6. Your PC Gets Locked For Ransom
Ransomware is a virus that is used to take over and hold your PC for ransom. If your PC is infected with a ransomware, you will receive a notice along this lines of "Your computer has been locked due to suspicion of illegal content downloading and distribution." And there is nothing you can do, except pay to regain control of your PC.
(Image Source: Ars Technica)
The behaviors of these ransomware may vary, some lock all your files with encryption, unless you pay the amount they are asking for. If you don’t pay within the allotted time, they destroy the decription key. Even if you do, there is still a chance that the hacker may just walk away without releasing your PC. Prevention is better than cure in this situation.
7. Your Webcam Light Turns On On Its Own
Another form of intrusion comes from rats. A popular malware program, Remote Administration Tools (RAT) allows the hacker to take control of your PC remotely, usually to enable and capture what your PC webcam sees. This tool is the origin of the many webcam videos that are available in some parts of the Internet, even on YouTube.

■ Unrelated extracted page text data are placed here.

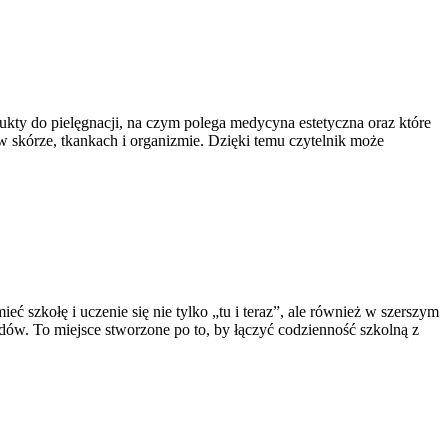
dukty do pielęgnacji, na czym polega medycyna estetyczna oraz które
 skórze, tkankach i organizmie. Dzięki temu czytelnik może
 szkołę i uczenie się nie tylko „tu i teraz”, ale również w szerszym
ądów. To miejsce stworzone po to, by łączyć codzienność szkolną z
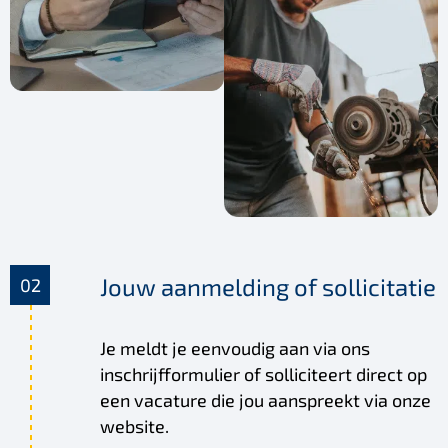
Jouw aanmelding of sollicitatie
Je meldt je eenvoudig aan via ons
inschrijfformulier of solliciteert direct op
een vacature die jou aanspreekt via onze
website.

It also contains features to scare the victim. The hacker could open a notepad, type a message and let the voice speech feature read the messages to the victim. RAT can also be used to listen to your microphone, steal your stored passwords, modify/view/stream your files, log your keystrokes and many other activities. In most cases, you could get infected from not being careful with the downloaded files you open.

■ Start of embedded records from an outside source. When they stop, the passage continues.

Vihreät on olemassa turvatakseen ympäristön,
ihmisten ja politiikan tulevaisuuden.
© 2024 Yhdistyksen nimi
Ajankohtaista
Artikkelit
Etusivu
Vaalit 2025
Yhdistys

8. Unwanted Browser Toolbars
Many toolbars are often included together with the installation of a certain software. In the past, you have the option to tick to install the toolbar if you ever want to. But nowadays, those options are automatically enabled the moment you run the setup.
If you skip through the installation options, you might end up with a few unwanted browser toolbars. These toolbars could track your browsing habits, automatically redirect you to a different website while searching, and will ultimately slow down your PC.
9. PC Always Loading But Not Moving
Your PC acting real sluggish, always loading but never loads? There could be malware running in the background, collecting data from your PC already. The data is being sent out frequently too, consuming both your internet bandwidth and your PC performance.
This action can greatly reduce your PC performance if there is a lot of them running at once in the background. Some also come in a form of bitcoin miner, where it runs in the background and use all your PC performance to mine bitcoins silently.
10. Internet Gets Disconnected Frequently
The origin of this problem can be from two sources: your PC or your Internet Service Provider (ISP). If you think your ISP is not the reason why this happen, then you may have a live-in malware that is stealing your bandwidth. It can do this by making a separate connection on your PC that can render your original session useless.
Thanks to that, sometimes even though you can load any website fine, you might not be able to connect to your internet messenger like Skype. Hackers often use their victims’ PC as proxies, for their own benefit.